180cmx200cm, Painting

Chinese calligraphy on paper

In “wordless,” the artist’s use of strokes to create paintings is a remarkable technique that blurs the boundary between language and visual art. By breaking down Chinese characters into most basic components, strokes, the artist recontextualizes them as abstract forms, imbuing them with a new sense of beauty and meaning. Through this transformation, the artist frees the strokes from their rigid, communicative function, allowing them to take on new expressive potential.

As the strokes coalesce into dynamic and fluid shapes, the paintings convey a sense of motion and liveliness. The way the strokes interact with each other creates an illusion of movement, as if the forms were alive and writhing. Looking closely, one can see how the strokes work together to form the larger picture, resembling schools of fish darting through the water, waves crashing on the shore, or even parts of a larger, more abstract organism.
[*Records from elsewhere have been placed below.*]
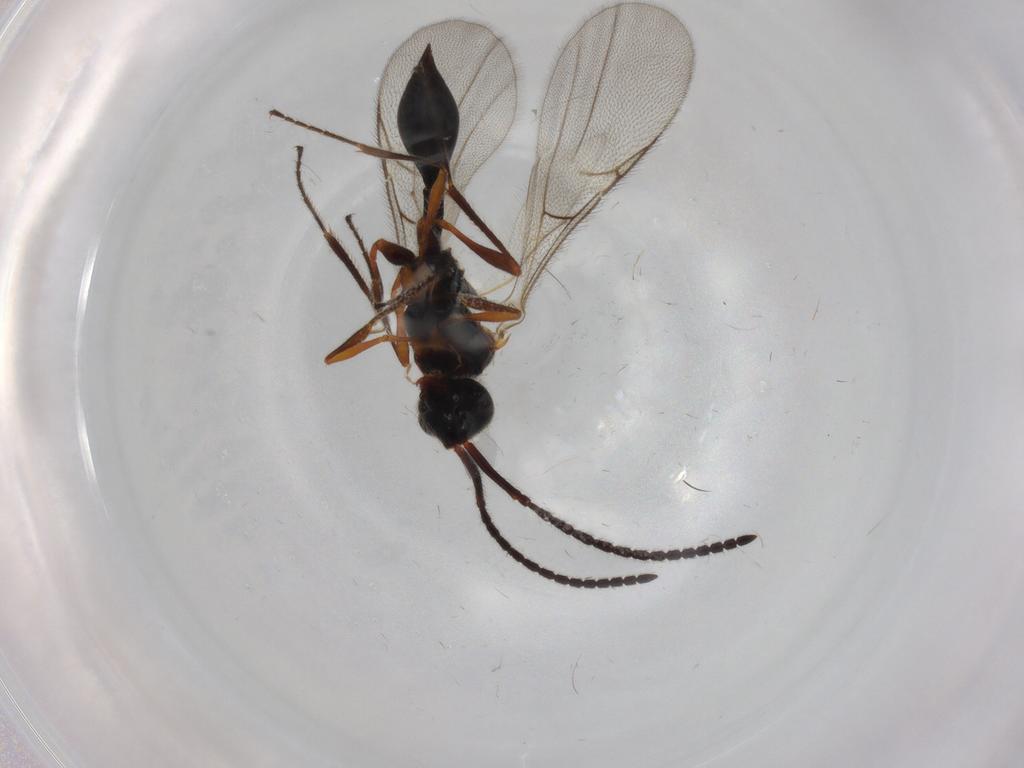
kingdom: Animalia
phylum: Arthropoda
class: Insecta
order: Hymenoptera
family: Diapriidae
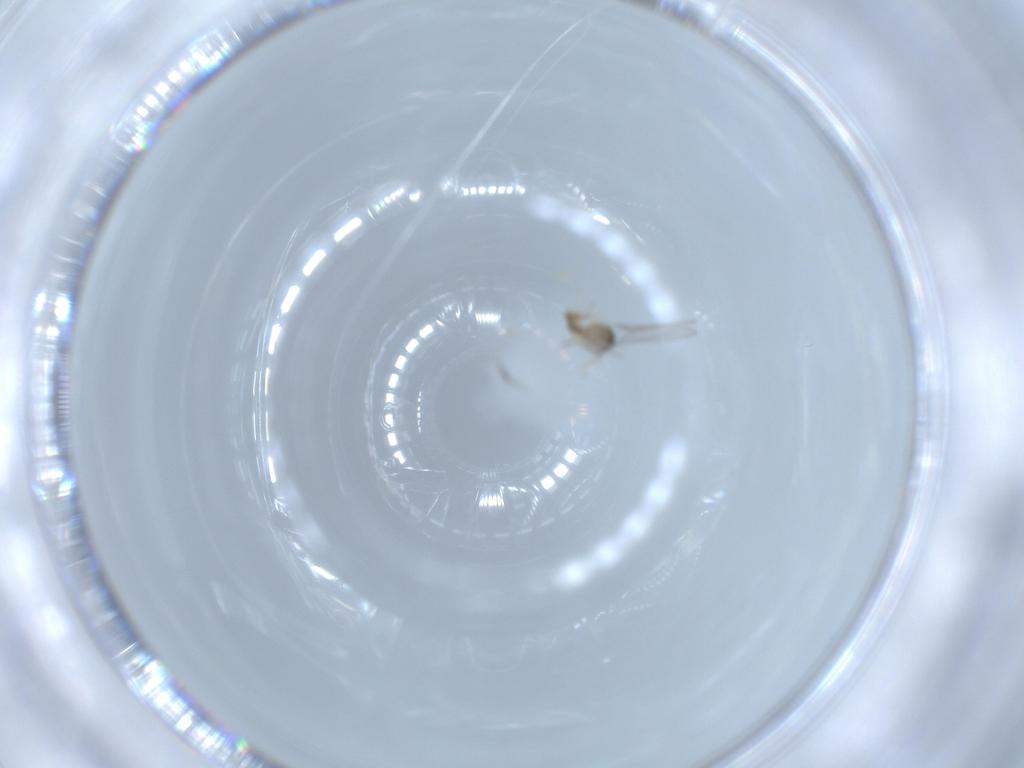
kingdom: Animalia
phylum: Arthropoda
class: Insecta
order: Diptera
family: Cecidomyiidae
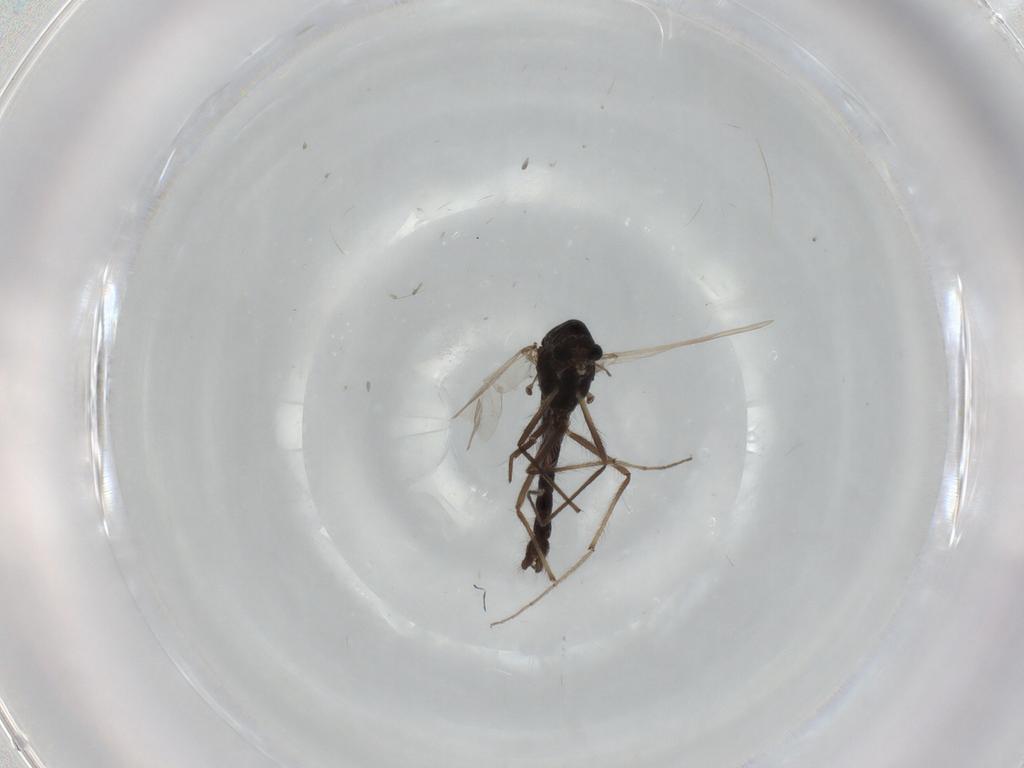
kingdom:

Despite the seemingly chaotic and unstructured nature of the strokes, there is a clear sense of intention behind the artist’s work. The use of different types of strokes and the density of their placement creates a sense of depth and dimensionality. This attention to detail results in a rich and complex visual experience that rewards close attention and contemplation.

The indistinct content of the paintings can be challenging for viewers, as it requires them to engage actively with the work, to unravel the meanings and symbolism embedded in the strokes. This process of interpretation can be both frustrating and exhilarating, much like the experience of reading a challenging text.

In comparing “wordless” to Xu Bing’s “A Book from the Sky,” the artist highlights the potential for the strokes to be developed and transformed in various media and forms. The strokes could be further refined and explored in calligraphy, sculpture, and other materials, allowing for an even greater range of artistic expression. The possibilities are endless, and the stroke as a fundamental element of Chinese writing is poised to inspire artists for years to come.